ЦЕЛЬ ЗАДАНИЯ>
Выведите дословно фрагмент текста о Фолкнере и Стоуне, начиная со слов «Однако в литературном» и заканчивая словами «сделать это нетрудно.».

ИССЛЕДУЕМЫЙ ТЕКСТ>
※

Однако в литературном смысле отношения, поначалу светлые, безбурные, со временем дали трещину.
"Никому не позволено указывать мне, как и что писать", — раздраженно заметил Фолкнер, когда речь как-то зашла о его старшем товарище. Собеседник не стал выспрашивать подробности, Фолкнер тоже оборвал тему, так что остается лишь догадываться, что его вдруг заставило встать на защиту творческой независимости. Впрочем, сделать это нетрудно.
В университетах Стоун занимался правом, в жизни (неудачливо) банковским делом, но подлинной страстью его стала литература. А поскольку сам он созидательной силой наделен не был, то вся незаурядная энергия, воля, тщеславие ушли на учительство. Ему нужен, просто необходим был сырой материал, которому следует придать завершенную форму и одарить таким образом Америку великим художником. Собственными руками вылепить гения. В этом смысле молодой Фолкнер оказался или, точнее сказать, показался счастливой находкой. Стоун принялся терпеливо, но и тиранически пестовать обнаруженный им талант.
Он действовал с упорством и настойчивостью бульдозера. Добровольно и бескорыстно взял на себя обязанности не только опекуна, но и литературного агента начинающего автора. Перед поездкой Фолкнера в Европу он снабжает его рекомендательными письмами к Т.С. Элиоту и Арнольду Беннету, Эзре Паунду и Джеймсу Джойсу, ничуть не смущаясь тем, что имя его этим знаменитостям ничего не говорит. Слава богу, у Фолкнера хватило здравого смысла ими не воспользоваться.

※

ИСХОДНЫЕ ДАННЫЕ>

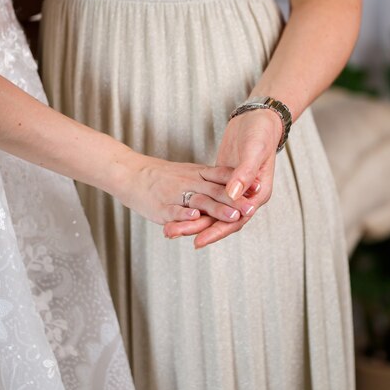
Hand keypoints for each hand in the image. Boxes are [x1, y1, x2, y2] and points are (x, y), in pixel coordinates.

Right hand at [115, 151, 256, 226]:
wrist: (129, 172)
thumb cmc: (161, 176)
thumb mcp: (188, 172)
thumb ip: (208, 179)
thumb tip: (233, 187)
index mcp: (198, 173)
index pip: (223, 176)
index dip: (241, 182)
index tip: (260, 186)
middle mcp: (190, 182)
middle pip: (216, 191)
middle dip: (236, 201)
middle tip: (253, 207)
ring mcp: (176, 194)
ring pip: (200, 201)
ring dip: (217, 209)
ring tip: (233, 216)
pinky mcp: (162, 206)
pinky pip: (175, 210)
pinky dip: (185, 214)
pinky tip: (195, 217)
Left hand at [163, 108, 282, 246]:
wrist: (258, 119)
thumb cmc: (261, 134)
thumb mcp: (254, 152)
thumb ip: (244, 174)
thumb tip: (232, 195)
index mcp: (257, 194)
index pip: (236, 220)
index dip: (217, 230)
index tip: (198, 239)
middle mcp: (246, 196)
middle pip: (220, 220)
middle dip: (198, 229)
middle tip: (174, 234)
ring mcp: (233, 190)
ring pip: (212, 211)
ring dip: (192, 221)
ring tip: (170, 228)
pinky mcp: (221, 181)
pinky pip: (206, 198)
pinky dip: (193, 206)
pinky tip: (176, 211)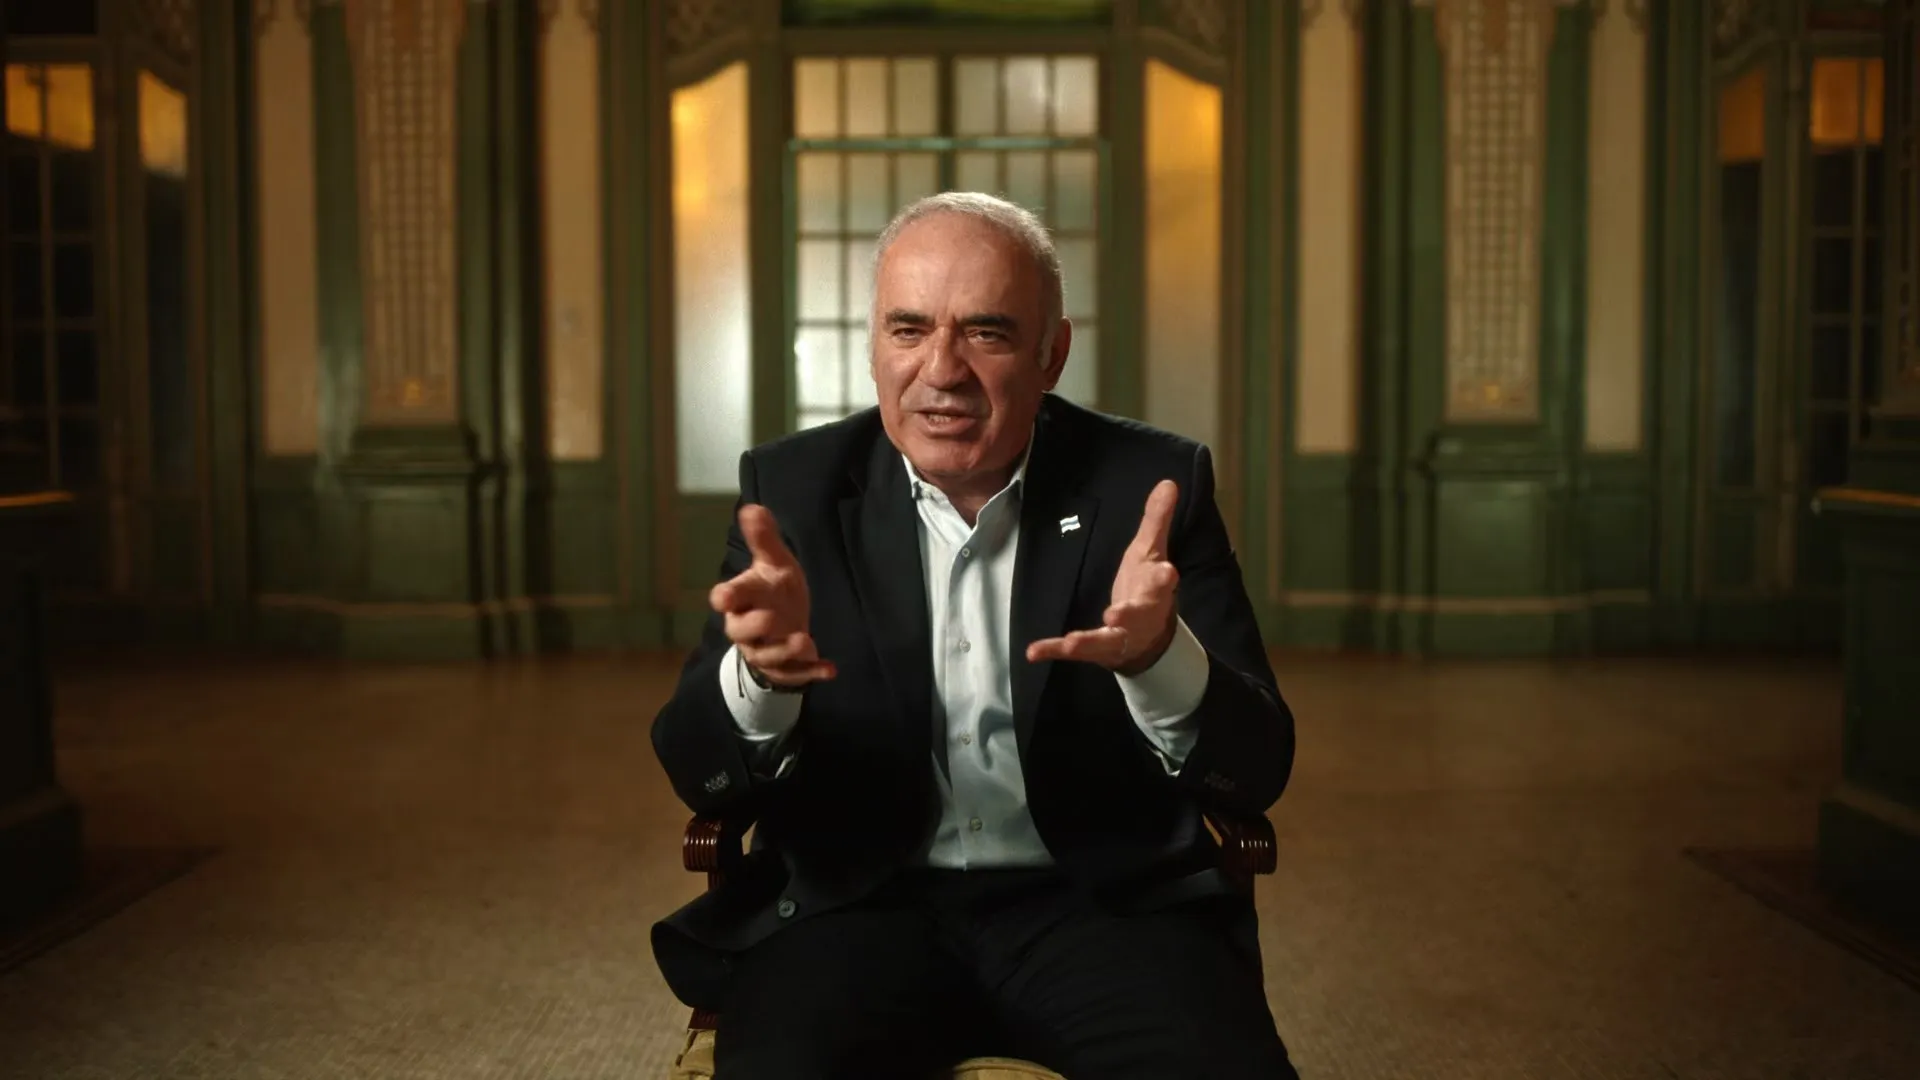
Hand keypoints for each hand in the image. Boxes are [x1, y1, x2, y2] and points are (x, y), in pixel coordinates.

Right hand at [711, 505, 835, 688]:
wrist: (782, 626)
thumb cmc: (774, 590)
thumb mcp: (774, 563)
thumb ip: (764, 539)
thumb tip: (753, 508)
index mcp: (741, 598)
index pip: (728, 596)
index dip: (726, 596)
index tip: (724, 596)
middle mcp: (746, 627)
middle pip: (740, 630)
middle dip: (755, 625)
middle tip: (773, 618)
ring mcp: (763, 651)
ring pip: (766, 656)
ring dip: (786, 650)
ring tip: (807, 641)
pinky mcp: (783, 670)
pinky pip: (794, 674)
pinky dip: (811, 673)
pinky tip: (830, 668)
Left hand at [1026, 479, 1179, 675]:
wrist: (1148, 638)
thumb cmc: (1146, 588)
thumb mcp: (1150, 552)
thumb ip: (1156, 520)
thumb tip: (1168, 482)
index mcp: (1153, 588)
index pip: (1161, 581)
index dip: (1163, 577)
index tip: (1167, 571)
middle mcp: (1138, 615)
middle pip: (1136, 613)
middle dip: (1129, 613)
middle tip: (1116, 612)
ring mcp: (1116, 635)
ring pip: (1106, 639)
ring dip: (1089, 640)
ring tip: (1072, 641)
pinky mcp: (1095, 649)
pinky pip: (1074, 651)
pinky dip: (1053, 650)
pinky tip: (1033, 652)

※

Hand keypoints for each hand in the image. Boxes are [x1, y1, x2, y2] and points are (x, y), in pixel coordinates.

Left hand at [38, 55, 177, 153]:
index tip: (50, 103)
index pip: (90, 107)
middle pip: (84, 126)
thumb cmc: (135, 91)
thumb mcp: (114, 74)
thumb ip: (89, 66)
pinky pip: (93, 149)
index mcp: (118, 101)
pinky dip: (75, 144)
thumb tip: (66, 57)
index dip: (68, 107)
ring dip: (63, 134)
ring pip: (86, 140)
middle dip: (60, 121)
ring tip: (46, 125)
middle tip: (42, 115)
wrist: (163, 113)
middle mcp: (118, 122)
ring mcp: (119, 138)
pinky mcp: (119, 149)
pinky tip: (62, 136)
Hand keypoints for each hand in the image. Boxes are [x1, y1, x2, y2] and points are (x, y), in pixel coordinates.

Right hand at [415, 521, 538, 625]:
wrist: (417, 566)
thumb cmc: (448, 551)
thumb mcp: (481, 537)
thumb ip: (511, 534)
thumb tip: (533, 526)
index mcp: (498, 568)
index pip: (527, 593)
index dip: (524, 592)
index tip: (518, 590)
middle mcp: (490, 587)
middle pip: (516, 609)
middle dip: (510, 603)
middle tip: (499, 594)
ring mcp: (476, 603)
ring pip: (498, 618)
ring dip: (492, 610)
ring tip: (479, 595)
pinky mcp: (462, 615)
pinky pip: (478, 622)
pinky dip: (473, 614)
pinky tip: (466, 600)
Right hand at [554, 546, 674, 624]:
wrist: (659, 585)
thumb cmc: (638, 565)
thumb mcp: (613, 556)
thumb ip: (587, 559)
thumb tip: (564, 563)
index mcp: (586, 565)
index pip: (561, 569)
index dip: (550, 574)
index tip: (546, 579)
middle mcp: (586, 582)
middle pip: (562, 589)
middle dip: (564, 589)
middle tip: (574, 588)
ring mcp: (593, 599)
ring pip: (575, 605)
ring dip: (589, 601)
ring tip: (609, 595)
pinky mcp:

※

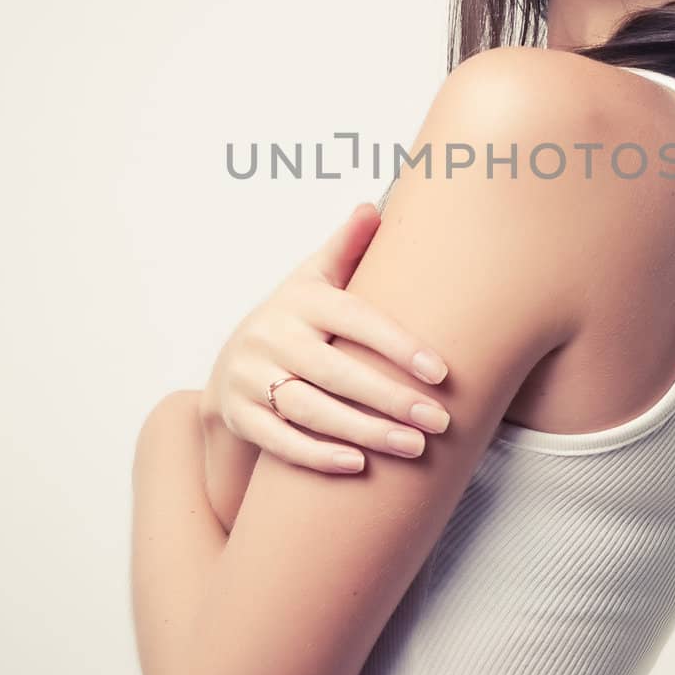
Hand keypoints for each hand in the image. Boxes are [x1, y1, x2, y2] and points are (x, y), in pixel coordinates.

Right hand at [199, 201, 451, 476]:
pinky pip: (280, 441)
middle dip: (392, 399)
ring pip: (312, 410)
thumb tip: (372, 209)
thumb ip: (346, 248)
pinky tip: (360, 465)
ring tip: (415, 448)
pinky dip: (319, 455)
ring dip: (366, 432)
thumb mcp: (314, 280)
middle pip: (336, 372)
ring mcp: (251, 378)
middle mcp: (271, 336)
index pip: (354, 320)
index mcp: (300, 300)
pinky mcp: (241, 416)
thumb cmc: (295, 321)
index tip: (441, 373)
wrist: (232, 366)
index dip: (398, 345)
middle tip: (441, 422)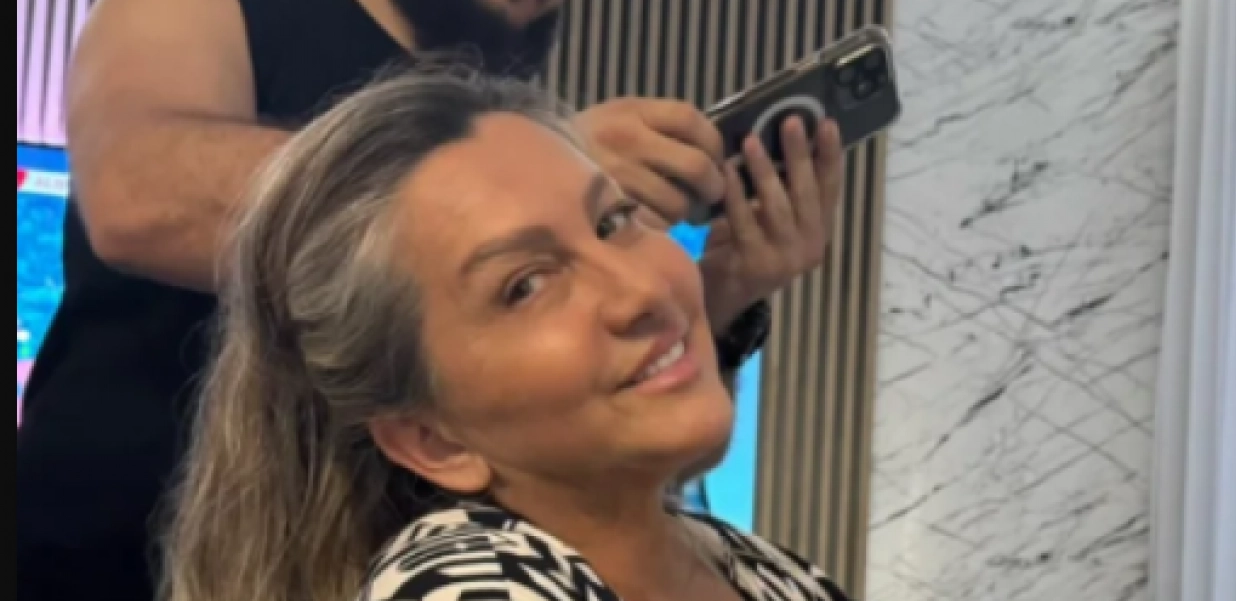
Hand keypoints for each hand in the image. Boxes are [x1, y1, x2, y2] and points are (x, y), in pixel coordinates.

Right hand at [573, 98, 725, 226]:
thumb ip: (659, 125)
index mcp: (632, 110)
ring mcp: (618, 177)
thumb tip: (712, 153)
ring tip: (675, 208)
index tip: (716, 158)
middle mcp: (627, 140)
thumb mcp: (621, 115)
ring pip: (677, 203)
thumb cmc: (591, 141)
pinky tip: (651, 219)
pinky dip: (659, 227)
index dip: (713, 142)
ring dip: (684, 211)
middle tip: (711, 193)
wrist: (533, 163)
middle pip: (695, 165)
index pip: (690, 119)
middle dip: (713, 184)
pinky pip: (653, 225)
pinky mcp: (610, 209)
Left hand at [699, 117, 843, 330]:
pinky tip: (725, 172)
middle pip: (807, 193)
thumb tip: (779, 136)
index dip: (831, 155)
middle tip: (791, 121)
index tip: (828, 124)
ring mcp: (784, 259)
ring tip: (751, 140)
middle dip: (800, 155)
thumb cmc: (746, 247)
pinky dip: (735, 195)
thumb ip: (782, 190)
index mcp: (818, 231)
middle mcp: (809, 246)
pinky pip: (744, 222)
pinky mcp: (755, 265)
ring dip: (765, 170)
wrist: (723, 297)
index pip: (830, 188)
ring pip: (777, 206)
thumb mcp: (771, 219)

※

ОТВЕТ НА ЗАДАНИЕ>
Однако в литературном смысле отношения, поначалу светлые, безбурные, со временем дали трещину.
"Никому не позволено указывать мне, как и что писать", — раздраженно заметил Фолкнер, когда речь как-то зашла о его старшем товарище. Собеседник не стал выспрашивать подробности, Фолкнер тоже оборвал тему, так что остается лишь догадываться, что его вдруг заставило встать на защиту творческой независимости. Впрочем, сделать это нетрудно.